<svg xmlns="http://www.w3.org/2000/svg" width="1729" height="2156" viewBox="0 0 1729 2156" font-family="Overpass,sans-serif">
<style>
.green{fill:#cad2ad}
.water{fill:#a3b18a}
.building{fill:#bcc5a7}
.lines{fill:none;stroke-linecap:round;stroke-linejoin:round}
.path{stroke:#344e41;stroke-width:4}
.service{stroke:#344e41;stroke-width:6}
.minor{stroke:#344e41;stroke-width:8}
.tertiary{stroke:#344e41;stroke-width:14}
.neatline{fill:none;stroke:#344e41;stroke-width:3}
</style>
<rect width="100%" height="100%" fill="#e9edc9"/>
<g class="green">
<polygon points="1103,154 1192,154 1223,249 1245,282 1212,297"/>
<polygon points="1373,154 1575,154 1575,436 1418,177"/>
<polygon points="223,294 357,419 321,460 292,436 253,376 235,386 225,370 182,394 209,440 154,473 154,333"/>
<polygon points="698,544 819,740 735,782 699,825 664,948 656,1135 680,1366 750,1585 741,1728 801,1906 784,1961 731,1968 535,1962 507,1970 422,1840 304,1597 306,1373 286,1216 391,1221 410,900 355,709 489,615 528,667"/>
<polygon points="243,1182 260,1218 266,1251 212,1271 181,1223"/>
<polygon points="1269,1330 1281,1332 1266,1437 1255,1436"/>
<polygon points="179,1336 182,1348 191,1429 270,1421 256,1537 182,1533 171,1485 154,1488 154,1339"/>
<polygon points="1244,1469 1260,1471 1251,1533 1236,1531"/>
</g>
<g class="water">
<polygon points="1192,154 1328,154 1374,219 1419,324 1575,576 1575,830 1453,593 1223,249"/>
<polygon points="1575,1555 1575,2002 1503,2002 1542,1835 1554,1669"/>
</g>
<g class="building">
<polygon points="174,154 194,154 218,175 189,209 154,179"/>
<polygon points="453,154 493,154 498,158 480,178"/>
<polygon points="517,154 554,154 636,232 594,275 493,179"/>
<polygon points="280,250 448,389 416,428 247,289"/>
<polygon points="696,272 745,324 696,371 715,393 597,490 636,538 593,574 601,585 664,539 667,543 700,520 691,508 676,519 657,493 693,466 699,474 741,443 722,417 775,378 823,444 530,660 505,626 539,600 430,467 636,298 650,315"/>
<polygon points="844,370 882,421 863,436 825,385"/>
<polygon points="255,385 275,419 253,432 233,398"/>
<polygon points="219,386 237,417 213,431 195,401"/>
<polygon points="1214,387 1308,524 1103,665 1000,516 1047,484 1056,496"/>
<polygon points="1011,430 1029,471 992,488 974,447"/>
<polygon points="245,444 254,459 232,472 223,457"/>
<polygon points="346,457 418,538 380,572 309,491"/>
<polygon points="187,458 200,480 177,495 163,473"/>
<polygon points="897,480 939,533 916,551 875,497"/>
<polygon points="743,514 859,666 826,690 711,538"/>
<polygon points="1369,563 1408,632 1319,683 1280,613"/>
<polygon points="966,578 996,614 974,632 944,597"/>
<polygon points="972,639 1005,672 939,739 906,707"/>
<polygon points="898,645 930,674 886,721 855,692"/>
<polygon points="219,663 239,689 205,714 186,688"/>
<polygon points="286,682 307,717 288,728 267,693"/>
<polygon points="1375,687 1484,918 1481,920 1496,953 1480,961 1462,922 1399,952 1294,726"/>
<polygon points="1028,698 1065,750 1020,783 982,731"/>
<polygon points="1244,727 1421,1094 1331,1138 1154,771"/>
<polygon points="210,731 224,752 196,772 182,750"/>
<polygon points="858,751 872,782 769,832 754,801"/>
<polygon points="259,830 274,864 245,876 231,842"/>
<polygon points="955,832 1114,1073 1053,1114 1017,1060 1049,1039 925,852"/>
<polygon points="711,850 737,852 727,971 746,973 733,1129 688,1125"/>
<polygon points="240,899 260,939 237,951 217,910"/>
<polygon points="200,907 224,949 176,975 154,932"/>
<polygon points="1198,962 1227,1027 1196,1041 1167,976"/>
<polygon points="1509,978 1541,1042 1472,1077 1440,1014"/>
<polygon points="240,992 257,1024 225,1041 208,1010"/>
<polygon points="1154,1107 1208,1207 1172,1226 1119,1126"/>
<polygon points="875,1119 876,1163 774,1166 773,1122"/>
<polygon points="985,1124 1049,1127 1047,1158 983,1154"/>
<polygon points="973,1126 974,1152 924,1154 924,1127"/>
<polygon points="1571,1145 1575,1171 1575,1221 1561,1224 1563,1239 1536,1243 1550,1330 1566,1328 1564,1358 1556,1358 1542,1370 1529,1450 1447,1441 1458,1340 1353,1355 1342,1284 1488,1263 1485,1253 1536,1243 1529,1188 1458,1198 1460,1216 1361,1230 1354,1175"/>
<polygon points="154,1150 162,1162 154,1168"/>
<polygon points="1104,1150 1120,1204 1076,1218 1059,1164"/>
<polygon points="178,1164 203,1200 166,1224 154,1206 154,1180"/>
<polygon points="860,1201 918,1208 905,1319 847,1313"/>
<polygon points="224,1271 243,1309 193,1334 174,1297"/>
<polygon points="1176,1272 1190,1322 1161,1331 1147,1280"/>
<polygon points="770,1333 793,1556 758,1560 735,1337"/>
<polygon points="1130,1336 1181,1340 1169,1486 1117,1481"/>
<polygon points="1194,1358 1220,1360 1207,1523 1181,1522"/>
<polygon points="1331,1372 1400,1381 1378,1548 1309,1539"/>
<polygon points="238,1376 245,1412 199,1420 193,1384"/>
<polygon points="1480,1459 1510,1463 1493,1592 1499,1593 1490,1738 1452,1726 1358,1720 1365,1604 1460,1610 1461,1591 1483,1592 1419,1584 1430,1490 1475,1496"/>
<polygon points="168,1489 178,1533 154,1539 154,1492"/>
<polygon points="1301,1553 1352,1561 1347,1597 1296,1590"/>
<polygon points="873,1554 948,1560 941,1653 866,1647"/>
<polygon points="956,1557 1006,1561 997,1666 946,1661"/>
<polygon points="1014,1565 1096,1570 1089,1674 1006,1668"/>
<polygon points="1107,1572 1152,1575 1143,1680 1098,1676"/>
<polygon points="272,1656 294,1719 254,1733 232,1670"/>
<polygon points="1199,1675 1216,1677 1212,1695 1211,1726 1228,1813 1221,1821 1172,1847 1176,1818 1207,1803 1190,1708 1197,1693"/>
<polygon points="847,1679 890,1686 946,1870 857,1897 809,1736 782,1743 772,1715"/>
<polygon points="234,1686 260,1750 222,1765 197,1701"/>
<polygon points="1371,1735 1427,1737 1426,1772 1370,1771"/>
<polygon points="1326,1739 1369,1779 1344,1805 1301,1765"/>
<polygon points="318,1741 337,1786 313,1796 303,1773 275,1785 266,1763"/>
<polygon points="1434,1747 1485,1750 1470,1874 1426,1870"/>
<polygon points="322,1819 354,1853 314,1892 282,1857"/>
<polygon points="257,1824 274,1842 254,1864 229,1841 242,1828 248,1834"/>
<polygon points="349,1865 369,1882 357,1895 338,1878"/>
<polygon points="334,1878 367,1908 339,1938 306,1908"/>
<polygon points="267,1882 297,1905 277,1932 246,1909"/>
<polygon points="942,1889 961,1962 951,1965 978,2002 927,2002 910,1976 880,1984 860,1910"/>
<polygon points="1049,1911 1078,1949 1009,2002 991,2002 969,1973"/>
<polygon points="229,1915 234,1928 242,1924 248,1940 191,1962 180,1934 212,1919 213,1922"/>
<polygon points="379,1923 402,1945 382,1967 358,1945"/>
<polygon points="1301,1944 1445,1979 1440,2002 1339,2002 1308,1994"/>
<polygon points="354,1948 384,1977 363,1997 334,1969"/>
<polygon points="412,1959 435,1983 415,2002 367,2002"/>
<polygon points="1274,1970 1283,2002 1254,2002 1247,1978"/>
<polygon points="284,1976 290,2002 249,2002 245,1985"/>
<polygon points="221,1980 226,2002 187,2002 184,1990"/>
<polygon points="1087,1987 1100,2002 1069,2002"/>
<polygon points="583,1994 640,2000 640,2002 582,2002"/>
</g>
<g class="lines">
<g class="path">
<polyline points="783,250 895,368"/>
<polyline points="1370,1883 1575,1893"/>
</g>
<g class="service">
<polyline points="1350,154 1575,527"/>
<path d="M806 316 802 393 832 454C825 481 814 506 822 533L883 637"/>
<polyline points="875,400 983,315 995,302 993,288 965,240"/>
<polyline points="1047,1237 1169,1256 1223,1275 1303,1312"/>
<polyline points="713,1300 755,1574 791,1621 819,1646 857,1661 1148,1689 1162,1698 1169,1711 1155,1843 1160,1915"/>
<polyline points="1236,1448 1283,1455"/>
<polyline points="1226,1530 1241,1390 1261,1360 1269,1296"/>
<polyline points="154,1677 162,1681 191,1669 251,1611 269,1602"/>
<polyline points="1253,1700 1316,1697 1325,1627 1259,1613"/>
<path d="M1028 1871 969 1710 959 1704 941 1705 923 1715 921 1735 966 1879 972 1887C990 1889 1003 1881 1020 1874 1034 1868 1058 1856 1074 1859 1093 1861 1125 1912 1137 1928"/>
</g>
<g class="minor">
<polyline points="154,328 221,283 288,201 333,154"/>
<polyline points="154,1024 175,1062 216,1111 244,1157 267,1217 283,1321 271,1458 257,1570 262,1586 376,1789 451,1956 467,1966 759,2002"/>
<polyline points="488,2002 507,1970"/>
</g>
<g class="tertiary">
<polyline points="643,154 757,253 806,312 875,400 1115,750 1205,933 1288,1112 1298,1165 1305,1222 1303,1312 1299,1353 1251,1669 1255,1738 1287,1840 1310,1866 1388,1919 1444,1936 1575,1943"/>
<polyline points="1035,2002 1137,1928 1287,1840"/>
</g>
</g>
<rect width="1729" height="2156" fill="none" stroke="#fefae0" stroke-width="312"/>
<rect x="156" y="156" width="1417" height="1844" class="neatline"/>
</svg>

========================================================================

(What to do) Please report every line of the listing that contains the string "lines".

(Your response)
.lines{fill:none;stroke-linecap:round;stroke-linejoin:round}
<g class="lines">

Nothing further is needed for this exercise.